Jobs are more specific--like the jack-man, or the guy in charge of the front tires. A top tire carrier should be able to "index" the 60 lb tire--get it from a resting position on the ground in to place on the car--in around 7/10 of a second. Top tire-changers can make $100K, and the average is around $60K.

Even the Review wouldn't do this

At least not in 2005.

The New York Post opened an article today:

The Southampton-based Shinnecock Indians yesterday fired the first arrow in their battle to reclaim ancestral lands -- filing a federal lawsuit seeking the return of 3,600 acres of prime real estate "stolen" by the state a century and a half ago.

Tuesday, June 14, 2005

Board Lifts Ban on New Greek Houses

The Board of Trustees has lifted its six-year moratorium on new fraternities and sororitie, a dramatic shift in policy away from the unpopular Student Life Initiative. Because it appeared to reinforce the administration's perceived anti-fraternity policy, the ban was viewed as among the most notorious of the Initiative's provisions.
The board accepted a recommendation by Dean of the College James Larimore that the moratorium on the addition of new single-sex, residential and selective organizations the trustees had adopted in 2001 be lifted. The action acknowledges the progress made by the Coed, Fraternity and Sorority System over the past five years in meeting new standards of excellence, and recognizes recent requests for a new sorority. The board vote returns to the dean the responsibility for determining whether new organizations should be granted recognition.
This change in theory permits the establishment of a long-desired seventh sorority and, notably, the re-recognition of Zeta Psi fraternity, which was kicked off campus in 2001 and not allowed to regain official standing because of the ban.
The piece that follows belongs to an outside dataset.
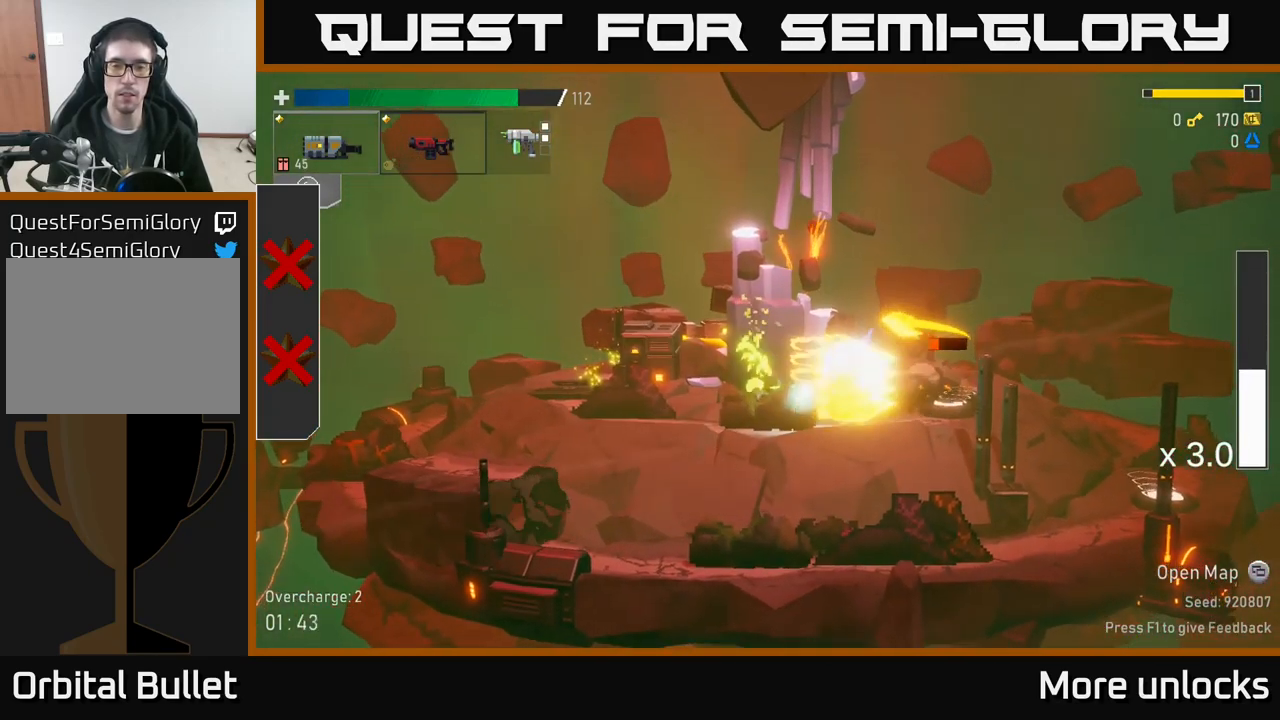
{"buttons": ["R2"], "left_stick": "down", "right_stick": "center", "events": [[33, "R2", "up"], [133, "R2", "down"], [250, "R2", "up"], [417, "R2", "down"]]}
Does this spell the end of the Student Life Initiative?

Sunday, June 12, 2005

The Dartmouth Review Celebrates 25 Years
Commencement Issue Now Online

The commencement issue of The Dartmouth Review is now available online. With this issue, the Review marks 25 years of publication.

Inside:Publication will resume this summer.

Friday, June 10, 2005

Larimore Credits '05s with Reform

In an e-mail to graduating seniors, Dean of the College James Larimore said the Class of 2005 has been instrumental in implementing several important changes at Dartmouth. An excerpt:
Your Class has a great track record of advocacy and commitment to the improvement of the College, and the Class of 2005 has helped us make several important decisions.

* I'm pleased to announce that, as a result of your efforts, the College is moving ahead with renovations to Alumni Gym that will provide a larger fitness center, more than three times as large as Kresge, and to renovate space that will provide better multipurpose space as well. In addition, we are moving ahead with plans to provide varsity athletes with an improved weight training area as well.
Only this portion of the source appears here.